The task – Please restate word for word each line from the one containing "kopral satu." to the last line of the records below, and drop the pictures.
Start of Source records
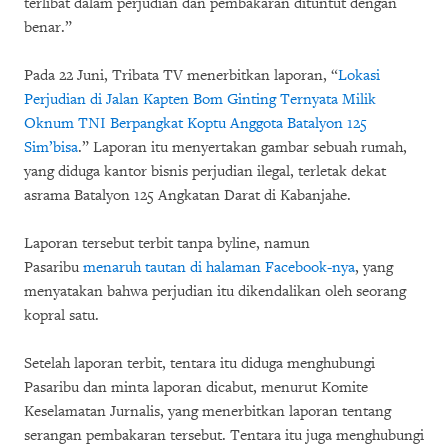
terlibat dalam perjudian dan pembakaran dituntut dengan
benar.”
Pada 22 Juni, Tribata TV menerbitkan laporan, “
Lokasi
Perjudian di Jalan Kapten Bom Ginting Ternyata Milik
Oknum TNI Berpangkat Koptu Anggota Batalyon 125
Sim’bisa
.” Laporan itu menyertakan gambar sebuah rumah,
yang diduga kantor bisnis perjudian ilegal, terletak dekat
asrama Batalyon 125 Angkatan Darat di Kabanjahe.
Laporan tersebut terbit tanpa byline, namun
Pasaribu
menaruh tautan di halaman Facebook-nya
, yang
menyatakan bahwa perjudian itu dikendalikan oleh seorang
kopral satu.
Setelah laporan terbit, tentara itu diduga menghubungi
Pasaribu dan minta laporan dicabut, menurut Komite
Keselamatan Jurnalis, yang menerbitkan laporan tentang
serangan pembakaran tersebut. Tentara itu juga menghubungi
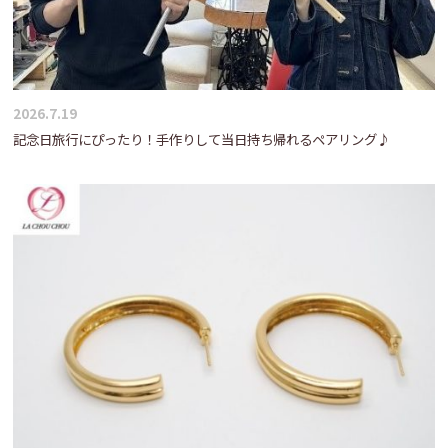
2026.7.19
記念日旅行にぴったり！手作りして当日持ち帰れるペアリング♪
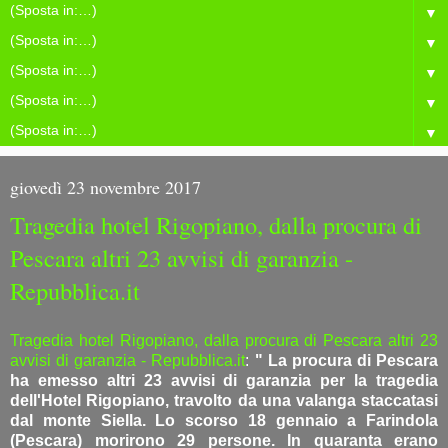
▼
▼
▼
▼
▼
giovedì 23 novembre 2017
Tragedia hotel Rigopiano, dalla procura di
Pescara altri 23 avvisi di garanzia -
Repubblica.it
Tragedia hotel Rigopiano, dalla procura di Pescara altri 23
avvisi di garanzia - Repubblica.it
:
" La procura di Pescara
ha emesso altri 23 avvisi di garanzia per la tragedia
dell'Hotel Rigopiano, travolto da una valanga staccatasi
dal monte Siella. Lo scorso 18 gennaio a Farindola
(Pescara) morirono 29 persone. In quaranta erano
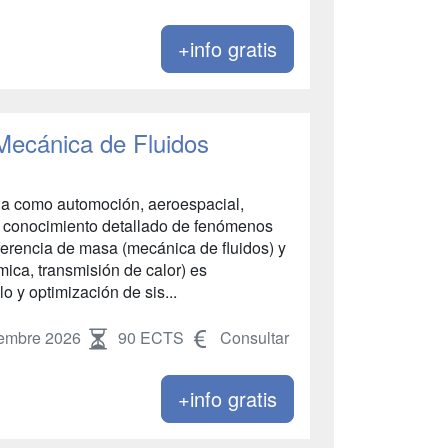
+info gratis
 Mecánica de Fluidos
ria como automoción, aeroespacial,
. el conocimiento detallado de fenómenos
ferencia de masa (mecánica de fluidos) y
mica, transmisión de calor) es
o y optimización de sis...
embre 2026
90 ECTS
Consultar
+info gratis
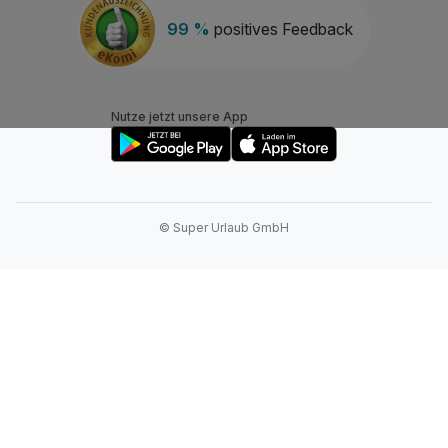
99 %
positives Feedback
Nutze jetzt unsere App
© Super Urlaub GmbH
End of Source records
Solution for this problem –
kopral satu.
Setelah laporan terbit, tentara itu diduga menghubungi
Pasaribu dan minta laporan dicabut, menurut Komite
Keselamatan Jurnalis, yang menerbitkan laporan tentang
serangan pembakaran tersebut. Tentara itu juga menghubungi
2026.7.19
記念日旅行にぴったり！手作りして当日持ち帰れるペアリング♪
▼
▼
▼
▼
▼
giovedì 23 novembre 2017
Tragedia hotel Rigopiano, dalla procura di
Pescara altri 23 avvisi di garanzia -
Repubblica.it
Tragedia hotel Rigopiano, dalla procura di Pescara altri 23
avvisi di garanzia - Repubblica.it
:
" La procura di Pescara
ha emesso altri 23 avvisi di garanzia per la tragedia
dell'Hotel Rigopiano, travolto da una valanga staccatasi
dal monte Siella. Lo scorso 18 gennaio a Farindola
(Pescara) morirono 29 persone. In quaranta erano
+info gratis
 Mecánica de Fluidos
ria como automoción, aeroespacial,
. el conocimiento detallado de fenómenos
ferencia de masa (mecánica de fluidos) y
mica, transmisión de calor) es
o y optimización de sis...
embre 2026
90 ECTS
Consultar
+info gratis
99 %
positives Feedback
Nutze jetzt unsere App
© Super Urlaub GmbH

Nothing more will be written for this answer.